### TRY IT
Print every entry exactly as written and exclude all images.

### People photos with keypoints

*** Block opens ***

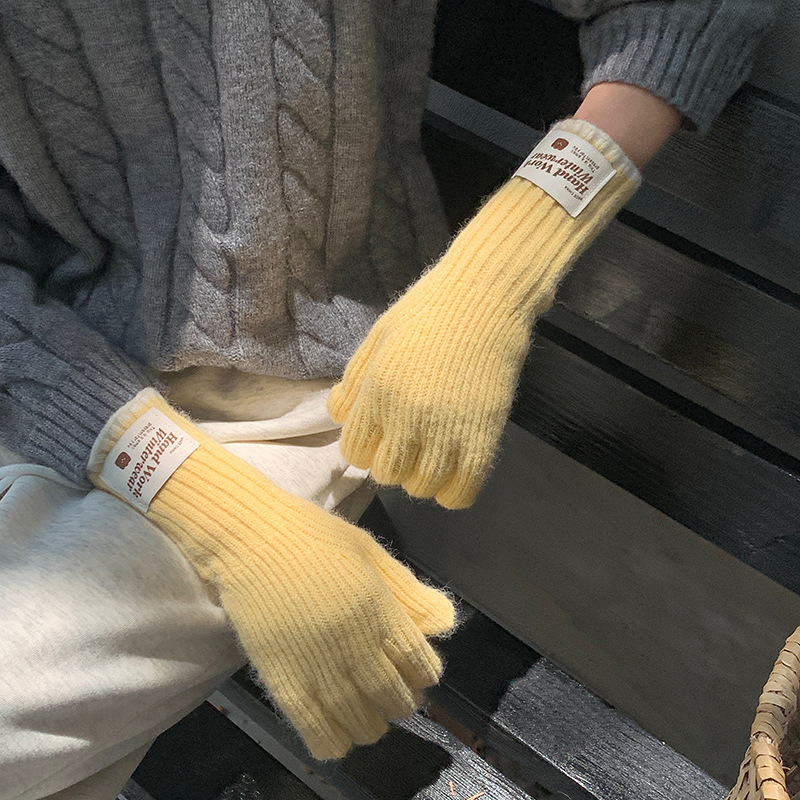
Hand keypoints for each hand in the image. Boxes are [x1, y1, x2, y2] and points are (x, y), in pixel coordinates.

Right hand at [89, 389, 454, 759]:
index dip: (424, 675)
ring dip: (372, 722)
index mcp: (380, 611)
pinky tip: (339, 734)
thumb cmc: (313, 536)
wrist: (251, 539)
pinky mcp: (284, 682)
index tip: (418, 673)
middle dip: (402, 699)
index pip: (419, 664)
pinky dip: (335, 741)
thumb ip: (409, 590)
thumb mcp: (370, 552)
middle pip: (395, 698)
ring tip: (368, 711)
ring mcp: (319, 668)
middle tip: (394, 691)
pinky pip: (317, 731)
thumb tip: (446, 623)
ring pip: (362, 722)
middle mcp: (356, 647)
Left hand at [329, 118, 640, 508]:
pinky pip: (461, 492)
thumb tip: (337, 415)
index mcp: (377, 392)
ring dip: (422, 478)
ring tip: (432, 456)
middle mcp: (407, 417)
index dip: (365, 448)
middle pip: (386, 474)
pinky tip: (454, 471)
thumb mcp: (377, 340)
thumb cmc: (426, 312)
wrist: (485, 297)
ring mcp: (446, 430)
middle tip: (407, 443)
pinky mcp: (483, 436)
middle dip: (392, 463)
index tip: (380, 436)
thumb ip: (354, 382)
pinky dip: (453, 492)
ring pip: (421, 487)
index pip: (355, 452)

*** Block closes ***

### SOLUTION
Hand keypoints for each hand in the image. Boxes are [x1, y1, x2, y2] and points are (x, y), in pixel coordinates.

Right hand at [89, 389, 454, 759]:
index dip: (424, 675)
ring dip: (372, 722)
index mcp: (380, 611)
pinky tip: (339, 734)
thumb cmc: (313, 536)
wrist: (251, 539)
pinky mcp: (284, 682)
index tip: (418, 673)
middle dip: (402, 699)
index pip: (419, 664)
pinky dip: (335, 741)
thumb ip: (409, 590)
thumb mcp: (370, 552)
middle pip: (395, 698)
ring tip: (368, 711)
ring mcp: (319, 668)
middle tip: (394, 691)
pinky pip: (317, 731)
thumb tip: (446, 623)
ring pip: (362, 722)
middle mcp: (356, 647)
Left hand at [329, 118, 640, 508]:
pinky pip: (461, 492)
thumb tip: (337, 415)
index mcp: (377, 392)
ring dip: (422, 478)
ring tip: (432, 456)
middle mcp: (407, 417)
index dip: (365, 448)
middle pip: (386, 474)
pinky tip: (454, 471)
thumb mcp: (377, 340)
thumb cmc: (426, 312)
wrist: (485, 297)
ring mcp: (446, 430)
middle tip: (407, 443)
pinky mcp: (483, 436)
middle dip: (392, 463)
index tip: (380, 436)
thumb ip: (354, 382)
pinky dip: (453, 492)
ring pip: (421, 487)
index pip: (355, 452)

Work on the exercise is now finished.